The Bureau’s Proposed Rules require lenders to evaluate consumers’ ability to repay the loan in some, but not all circumstances. While the rule is significant in states without existing consumer protections, the Attorneys General urged the Bureau to make clear that, if enacted, the Proposed Rules should not be used to undermine more stringent state protections and enforcement efforts that have proven so effective in combatting predatory lending.   In fact, usury caps are the most effective means of ending the harms of payday and other high interest consumer lending.
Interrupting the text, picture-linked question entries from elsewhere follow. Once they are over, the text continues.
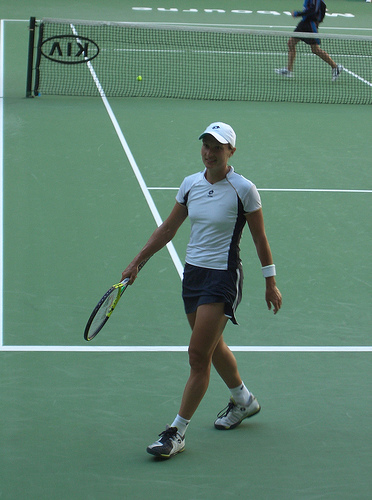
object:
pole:
[24, 14, 39, 96]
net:
[35, 15, 372, 105]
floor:
[0, 1, 372, 500]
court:
[0, 0, 372, 500]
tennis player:
[273, 1, 343, 82]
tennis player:
[119, 119, 284, 462]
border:
[41, 17, 371, 43]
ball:
[136, 74, 142, 82]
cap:
[198, 118, 237, 149]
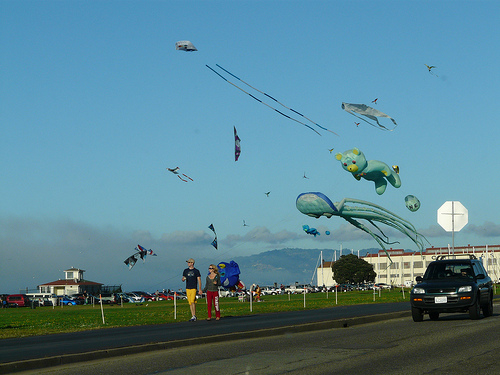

The harm to consumers resulting from payday lending is astounding:

  • Payday lending had a negative impact of $774 million in 2011, resulting in the estimated loss of more than 14,000 jobs. In addition, U.S. households lost an additional $169 million as a result of an increase in Chapter 13 bankruptcies linked to payday lending usage.
  • Approximately one-third of borrowers default within six months of their first payday loan and almost half of borrowers default within two years of their first payday loan.
  • Consumers who take out payday loans often suffer the additional effects of difficulty paying bills, delayed medical spending, involuntary bank account closure, increased likelihood of filing for bankruptcy, and decreased job performance.

According to the Center for Responsible Lending, states without payday and car title lending save an estimated $5 billion annually in fees. New York has saved an estimated $790 million annually.

Attorney General Schneiderman’s letter is joined by seven other states that have strong usury caps effectively banning payday lending: Connecticut, Maryland, Massachusetts, New Hampshire, Pennsylvania, Vermont and the District of Columbia.